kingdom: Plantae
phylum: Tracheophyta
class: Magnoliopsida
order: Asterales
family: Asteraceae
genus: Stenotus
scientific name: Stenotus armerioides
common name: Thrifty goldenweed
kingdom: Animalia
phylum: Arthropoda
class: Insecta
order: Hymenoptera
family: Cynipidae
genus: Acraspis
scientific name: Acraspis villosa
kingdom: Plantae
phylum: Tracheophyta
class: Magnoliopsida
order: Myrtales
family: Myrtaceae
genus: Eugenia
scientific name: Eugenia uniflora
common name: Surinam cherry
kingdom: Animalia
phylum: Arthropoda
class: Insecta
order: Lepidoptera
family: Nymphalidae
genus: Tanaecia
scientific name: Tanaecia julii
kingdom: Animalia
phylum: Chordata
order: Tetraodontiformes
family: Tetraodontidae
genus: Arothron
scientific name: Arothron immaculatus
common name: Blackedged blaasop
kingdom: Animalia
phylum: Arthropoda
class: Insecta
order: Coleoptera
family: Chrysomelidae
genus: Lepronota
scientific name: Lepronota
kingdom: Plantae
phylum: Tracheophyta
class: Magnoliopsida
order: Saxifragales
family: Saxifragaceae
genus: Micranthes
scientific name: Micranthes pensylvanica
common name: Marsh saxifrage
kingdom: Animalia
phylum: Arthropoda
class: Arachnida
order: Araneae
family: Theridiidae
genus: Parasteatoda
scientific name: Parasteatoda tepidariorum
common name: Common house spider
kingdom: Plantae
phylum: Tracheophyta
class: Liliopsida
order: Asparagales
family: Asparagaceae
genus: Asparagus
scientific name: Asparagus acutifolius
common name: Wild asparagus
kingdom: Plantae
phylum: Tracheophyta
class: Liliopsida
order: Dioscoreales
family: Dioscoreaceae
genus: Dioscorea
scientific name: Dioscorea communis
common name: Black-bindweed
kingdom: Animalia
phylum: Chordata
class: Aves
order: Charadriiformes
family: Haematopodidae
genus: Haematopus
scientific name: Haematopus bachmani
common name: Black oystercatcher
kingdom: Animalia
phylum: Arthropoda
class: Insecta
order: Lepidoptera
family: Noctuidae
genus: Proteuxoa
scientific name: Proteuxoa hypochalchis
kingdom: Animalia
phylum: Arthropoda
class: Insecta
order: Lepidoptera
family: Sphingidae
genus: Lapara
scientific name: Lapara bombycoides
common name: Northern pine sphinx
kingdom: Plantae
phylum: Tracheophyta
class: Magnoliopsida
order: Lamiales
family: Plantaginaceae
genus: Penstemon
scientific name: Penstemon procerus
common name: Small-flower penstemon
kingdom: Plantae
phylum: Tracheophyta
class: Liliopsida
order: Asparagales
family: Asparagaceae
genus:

+ + + +

__TASK TO CARRY OUT__. Print every line of all the items above again, word for word and in the same order.

__RIGHT ANSWER__.
kingdom: Plantae
phylum: Tracheophyta
class: Magnoliopsida
order: Asterales
family: Asteraceae
genus: Stenotus
scientific name: Stenotus armerioides
common name: Thrifty goldenweed
kingdom: Animalia
phylum: Arthropoda
class: Insecta
order: Hymenoptera
family: Cynipidae
genus: Acraspis
scientific name: Acraspis villosa
kingdom: Plantae
phylum: Tracheophyta
class: Magnoliopsida
order: Myrtales
family: Myrtaceae
genus: Eugenia
scientific name: Eugenia uniflora
common name: Surinam cherry
kingdom: Animalia
phylum: Arthropoda
class: Insecta
order: Lepidoptera
family: Nymphalidae
genus: Tanaecia
scientific name: Tanaecia julii
kingdom: Animalia
phylum: Chordata
order: Tetraodontiformes
family: Tetraodontidae
genus: Arothron
scientific name: Arothron immaculatus
common name: Blackedged blaasop
kingdom: Animalia
phylum: Arthropoda
class: Insecta
order: Coleoptera
family: Chrysomelidae
genus: Lepronota
scientific name: Lepronota
kingdom: Plantae
phylum: Tracheophyta
class: Magnoliopsida
order: Saxifragales
family: Saxifragaceae
genus: Micranthes
scientific name: Micranthes pensylvanica
common name: Marsh saxifrage
kingdom: Animalia
phylum: Arthropoda
class: Arachnida
order: Araneae
family: Theridiidae
genus: Parasteatoda
scientific name: Parasteatoda tepidariorum
common name: Common house spider
kingdom: Plantae
phylum: Tracheophyta
class: Liliopsida
order: Asparagales
family: Asparagaceae
genus: Asparagus
scientific name: Asparagus acutifolius
common name: Wild asparagus
kingdom: Plantae
phylum: Tracheophyta
class: Liliopsida
order: Dioscoreales
family: Dioscoreaceae
genus: Dioscorea
scientific name: Dioscorea communis
common name: Black-bindweed
kingdom: Animalia
phylum: Chordata
class: Aves
order: Charadriiformes
family: Haematopodidae
genus: Haematopus
scientific name: Haematopus bachmani
common name: Black oystercatcher
kingdom: Animalia
phylum: Arthropoda
class: Insecta
order: Lepidoptera
family: Noctuidae
genus: Proteuxoa
scientific name: Proteuxoa hypochalchis
kingdom: Animalia
phylum: Arthropoda
class: Insecta
order: Lepidoptera
family: Sphingidae
genus: Lapara
scientific name: Lapara bombycoides
common name: Northern pine sphinx
kingdom: Plantae
phylum: Tracheophyta
class: Magnoliopsida
order: Lamiales
family: Plantaginaceae
genus: Penstemon
scientific name: Penstemon procerus
common name: Small-flower penstemon
kingdom: Plantae
phylum: Tracheophyta
class: Liliopsida
order: Asparagales
family: Asparagaceae
genus:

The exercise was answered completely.